Aku mulai bercinta dengannya, Clara mengerang kesakitan. “Apakah
ini yang pertama kali?” Aku menanyakannya dan ia mengangguk. Sekarang giliranku
berada pada puncak kebingungan. Selama ini aku berpikir Clara sudah tidur
dengan kekasihnya. Aku terus masuk lebih dalam lalu berhenti untuk beberapa
waktu, tanganku memegang tubuh Clara, tanpa bergerak. Dan kemudian, sesaat ia mulai
tampak tenang, aku membiarkan diriku untuk bergerak lagi ke dalam dirinya, ada
waktu yang cukup lama untuk mencapai klimaks, dengan gerakan lambat dan lembut.

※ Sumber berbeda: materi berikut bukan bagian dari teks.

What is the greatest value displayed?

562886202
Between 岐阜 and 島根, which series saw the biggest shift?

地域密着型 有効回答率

Tangannya menggenggam lenganku begitu erat, hingga teriaknnya akhirnya memecah
keheningan. Teriakan orgasme paling menyedihkan dari yang pernah kupernah
dengar.
Ketika selesai kami bercinta, aku bertanya mengapa ia belum
pernah tidur dengan kekasihnya sampai saat ini. Pertanyaan tolol yang keluar
begitu saja. Ia terdiam sejenak mendengar pertanyaanku itu dan mulai menangis
lagi tanpa suara. Aku mengambil selimut dilemarinya, menyelimuti hampir seluruh
tubuhnya sementara ia masih meringkuk menangis. Aku menyalakan rokokku, duduk
di samping Clara dan memandang hujan bulan Oktober.
Hujan berhenti ketika pagi datang. Clara tidur memunggungiku.

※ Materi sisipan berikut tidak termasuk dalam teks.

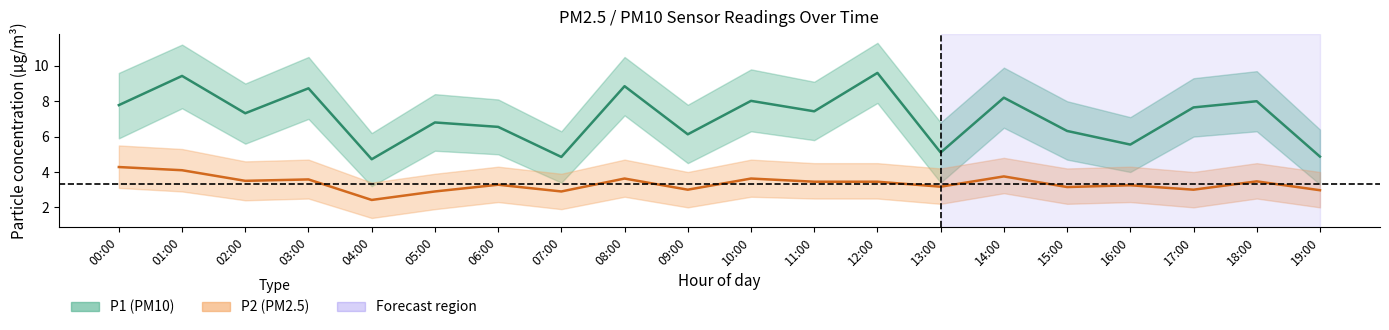

Reading left to right, list all the values displayed in this chart.

P1 (PM10): 00:00=7.8	01:00=9.4	02:00=7.3	03:00=8.7	04:00=4.7	05:00=6.8	06:00=6.5	07:00=4.8	08:00=8.8	09:00=6.1	10:00=8.0	11:00=7.4	12:00=9.6	13:00=5.1	14:00=8.2	15:00=6.3	16:00=5.5	17:00=7.7	18:00=8.0	19:00=4.9
P2 (PM2.5): 00:00=4.3	01:00=4.1	02:00=3.5	03:00=3.6	04:00=2.4	05:00=2.9	06:00=3.3	07:00=2.9	08:00=3.6	09:00=3.0	10:00=3.6	11:00=3.5	12:00=3.5	13:00=3.2	14:00=3.8	15:00=3.1	16:00=3.2	17:00=3.0	18:00=3.5	19:00=3.0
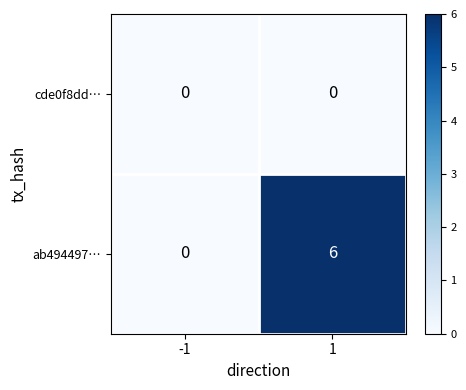

What is the sum of all ab494497… values?

6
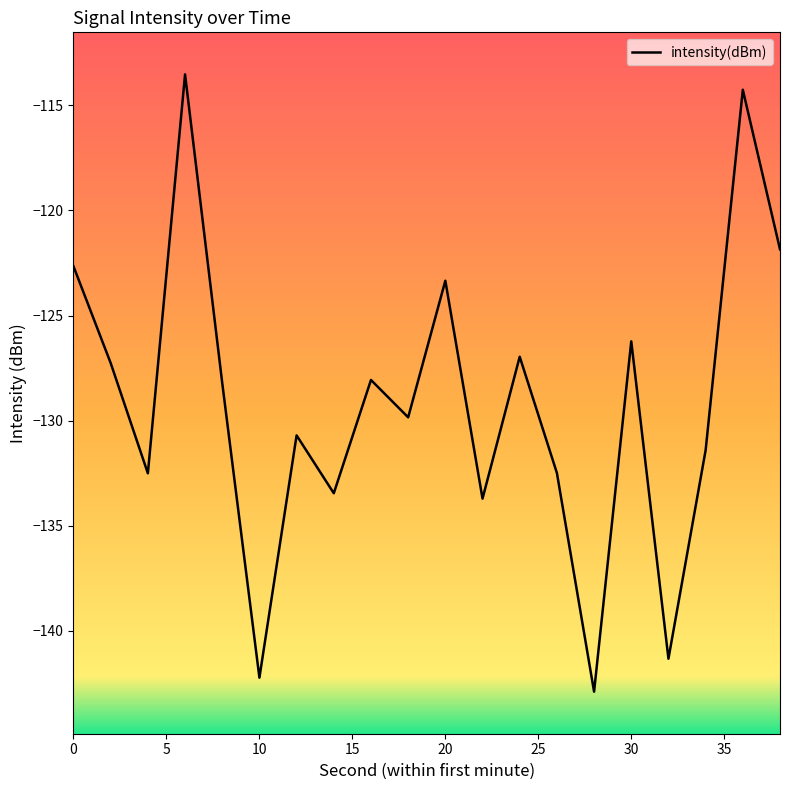

What is the difference between the maximum and minimum values?

29.4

Mungkin ia tidak tidur sama sekali, tubuhnya sekarang tampak kaku, seperti
beku. Aku mencoba beberapa kali berbicara dengannya, tapi dia menjawab atau
bergerak sedikit pun. Aku menatap lama bahunya, tapi pada akhirnya aku bosan
dan sia-sia lalu aku memutuskan untuk bangun.
Lantai masih penuh dengan pakaian yang berserakan, gelas, kaleng-kaleng
bir dan puntung rokok. Kue ulang tahun yang kubawa masih bersisa, namun tak
lagi menarik untuk dimakan. Aku merapikan barang-barang yang tercecer sebisaku
dan minum sambil lalu memerhatikan kamar Clara. Pada mejanya terdapat kamus dan
panduan berbahasa Perancis. Di dinding atas meja itu tergantung kalender, tanpa
ilustrasi atau foto apapun, hanya jumlah hari-hari bulan. Ada tumpukan kertas
kosong di bawah meja. Aku melihat ada buku catatan disana namun tak berani
untuk membacanya.
Aku mengambil pakaian dan segera berpakaian. Dada kemejaku
masih lembab, sedikit basah oleh tangis Clara. Aku masih dapat mencium bau
Clara. Di sampingnya aku mengambil secarik kertas dan menulis: "Aku ingin bicara
panjang denganmu apabila kau sudah merasa tenang. Hubungi aku. Selamat Ulang
Tahun". Aku melihat bahu Clara sepnta, melangkah ke luar dan diam-diam menutup
pintu.
-
Diterjemahkan
sesuka-suka hati disertai penyesuaian sana sini dari Novel Haruki Murakami,
Norwegian Wood (English Version,
translated from Japanese by Jay Rubin) halaman 45 sampai dengan 50.